• **THE RECORDS**:
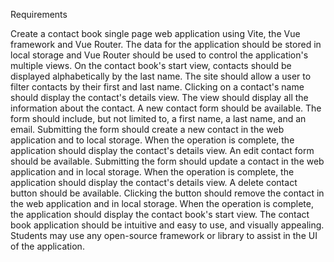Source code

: Requirements

Create a contact book single page web application using Vite, the Vue framework and Vue Router. The data for the application should be stored in local storage and Vue Router should be used to control the application's multiple views.
On the contact book's start view, contacts should be displayed alphabetically by the last name.
The site should allow a user to filter contacts by their first and last name.
Clicking on a contact's name should display the contact's details view. The view should display all the information about the contact.
A new contact form should be available. The form should include, but not limited to, a first name, a last name, and an email. Submitting the form should create a new contact in the web application and to local storage. When the operation is complete, the application should display the contact's details view.
An edit contact form should be available. Submitting the form should update a contact in the web application and in local storage. When the operation is complete, the application should display the contact's details view.
A delete contact button should be available. Clicking the button should remove the contact in the web application and in local storage. When the operation is complete, the application should display the contact book's start view.
The contact book application should be intuitive and easy to use, and visually appealing. Students may use any open-source framework or library to assist in the UI of the application.
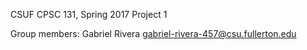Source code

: CSUF CPSC 131, Spring 2017
Project 1

Group members:
Gabriel Rivera gabriel-rivera-457@csu.fullerton.edu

• **WORK REQUIRED**: For your answer, write out the data exactly and drop every picture.

• **ANSWER FOR THIS EXERCISE**:
Source code

: Requirements

Create a contact book single page web application using Vite, the Vue framework and Vue Router. The data for the application should be stored in local storage and Vue Router should be used to control the application's multiple views.
On the contact book's start view, contacts should be displayed alphabetically by the last name.
The site should allow a user to filter contacts by their first and last name.
Clicking on a contact's name should display the contact's details view. The view should display all the information about the contact.
A new contact form should be available. The form should include, but not limited to, a first name, a last name, and an email. Submitting the form should create a new contact in the web application and to local storage. When the operation is complete, the application should display the contact's details view.
An edit contact form should be available. Submitting the form should update a contact in the web application and in local storage. When the operation is complete, the application should display the contact's details view.
A delete contact button should be available. Clicking the button should remove the contact in the web application and in local storage. When the operation is complete, the application should display the contact book's start view.
The contact book application should be intuitive and easy to use, and visually appealing. Students may use any open-source framework or library to assist in the UI of the application.
Source code

: CSUF CPSC 131, Spring 2017
Project 1

Group members:
Gabriel Rivera gabriel-rivera-457@csu.fullerton.edu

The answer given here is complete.